Die Archivierung von relevanten Dokumenten müsste für kleine Unternehmen eigentlich genauso ein Thema sein wie für Grossfirmen. Nichtsdestotrotz sind dafür notwendige Dokumentenmanagement-Systeme (DMS) heute primär bei grossen Unternehmen im Einsatz. Dies bestätigt auch Jörg Eckhard, Leiter Vertrieb bei DMSFactory, einem von vielen DMS-Anbietern: «DMS ist nur etwas für Grossunternehmen, lautete ein lange gehegtes Vorurteil im Mittelstand. Doch die heute verfügbaren DMS-Lösungen sind weitaus preisgünstiger, lassen sich wesentlich einfacher bedienen als früher und enthalten oft bereits vorkonfigurierte Szenarien für Eingangsrechnungen, E-Mail-Archivierung, Personal Management und anderes. Dadurch sind sie auch für KMU einsetzbar und führen dort schon bei kleinsten Mitarbeiterzahlen zu Effizienz-Zuwächsen.» Uwe Hoffmeier, COO bei Document Concepts, ergänzt: «Gerade in kleineren Unternehmen steigt der Kostendruck und damit die Notwendigkeit, die administrativen Aufwände auf ein Minimum zu beschränken. DMS-Systeme gestatten eine effiziente Ablage aller geschäftsrelevanten Dokumente und erlauben den elektronischen Zugriff zum Beispiel auch für Treuhänder und Steuerberater.

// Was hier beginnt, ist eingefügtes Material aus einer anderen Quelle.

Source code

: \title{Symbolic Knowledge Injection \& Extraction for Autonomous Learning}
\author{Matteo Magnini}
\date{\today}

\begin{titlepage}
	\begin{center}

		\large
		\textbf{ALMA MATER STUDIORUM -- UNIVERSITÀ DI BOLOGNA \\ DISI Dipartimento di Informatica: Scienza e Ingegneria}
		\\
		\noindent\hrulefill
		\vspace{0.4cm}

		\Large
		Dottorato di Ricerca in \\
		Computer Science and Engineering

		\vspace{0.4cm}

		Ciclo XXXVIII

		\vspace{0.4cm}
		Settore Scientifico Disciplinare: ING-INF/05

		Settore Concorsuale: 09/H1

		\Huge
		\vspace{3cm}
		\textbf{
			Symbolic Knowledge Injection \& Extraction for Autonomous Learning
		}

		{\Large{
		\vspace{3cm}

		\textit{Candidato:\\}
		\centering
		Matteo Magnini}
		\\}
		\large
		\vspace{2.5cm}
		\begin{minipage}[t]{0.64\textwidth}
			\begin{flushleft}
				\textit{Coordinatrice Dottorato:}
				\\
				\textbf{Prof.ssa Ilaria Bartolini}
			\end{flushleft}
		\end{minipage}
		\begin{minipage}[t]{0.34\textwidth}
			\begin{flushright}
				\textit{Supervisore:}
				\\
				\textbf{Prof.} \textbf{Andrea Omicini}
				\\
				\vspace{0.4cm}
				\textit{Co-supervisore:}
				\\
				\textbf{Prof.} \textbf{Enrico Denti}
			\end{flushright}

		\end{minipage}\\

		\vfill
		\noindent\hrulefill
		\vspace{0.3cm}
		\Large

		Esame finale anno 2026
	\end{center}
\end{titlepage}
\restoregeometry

Gerade für KMU, wo sich teure ERP-Systeme nicht lohnen, kann ein DMS ergänzend eingesetzt werden, zum Beispiel zur Erstellung und Verwaltung von Offerten, Verträgen, Rechnungen, Lieferscheinen und zur Automation des Mahnwesens.»
Marktübersicht
In unserer Marktübersicht finden Sie 35 Schweizer DMS-Lösungen für KMU.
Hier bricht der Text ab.